[Opening EXTRACTED TEXT section]

Loading Permission Graph

import parquetframe as pf

# Load with GraphAr reader
perm_graph = pf.read_graph("./permissions_graph")

# Query permissions using graph algorithms
# Find all users who can access a board
board_viewers = perm_graph.edges.query("dst == 'board_123'")

Checking Permissions

from parquetframe.permissions import check

# Check if user has permission
has_access = check(
    store=store,
    subject_namespace="user",
    subject_id="alice",
    relation="owner",
    object_namespace="board",
    object_id="board_123"
)

Migration from Legacy Format

Legacy Format (Single File)

permissions.parquet
- namespace | object_id | relation | subject_namespace | subject_id

Migration Script

from pathlib import Path
import pandas as pd
from parquetframe.permissions import TupleStore, RelationTuple

# Read legacy format
legacy_df = pd.read_parquet("permissions.parquet")

[Closing EXTRACTED TEXT section]
[Opening EXCERPTED RECORDS section]

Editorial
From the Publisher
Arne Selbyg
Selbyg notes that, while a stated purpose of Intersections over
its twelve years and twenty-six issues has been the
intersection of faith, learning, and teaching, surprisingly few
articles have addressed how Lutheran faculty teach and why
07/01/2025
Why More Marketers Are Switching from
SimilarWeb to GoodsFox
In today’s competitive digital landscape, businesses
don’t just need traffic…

[Closing EXCERPTED RECORDS section]
[Opening EXCERPTED RECORDS section]

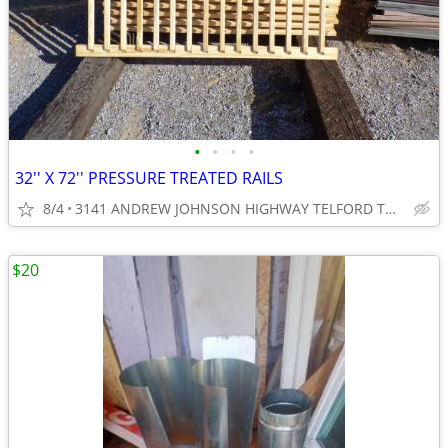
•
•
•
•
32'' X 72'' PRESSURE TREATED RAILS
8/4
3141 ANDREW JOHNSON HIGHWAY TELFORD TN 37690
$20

[Closing EXCERPTED RECORDS section]

• WORK TASK 1: Write out the part of the parquetframe permissions text starting at "# Check if user" and ending at "Format (Single File)", with no changes.
• WORK TASK 2: In the parquetframe permissions text, what is the name of the single file used by the legacy format?
You won't need the records for anything here.

• ANSWER SECTION 1:
# Check if user has permission
has_access = check(
    store=store,
    subject_namespace="user",
    subject_id="alice",
    relation="owner",
    object_namespace="board",
    object_id="board_123"
)

Migration from Legacy Format

Legacy Format (Single File)

• ANSWER SECTION 2: permissions.parquet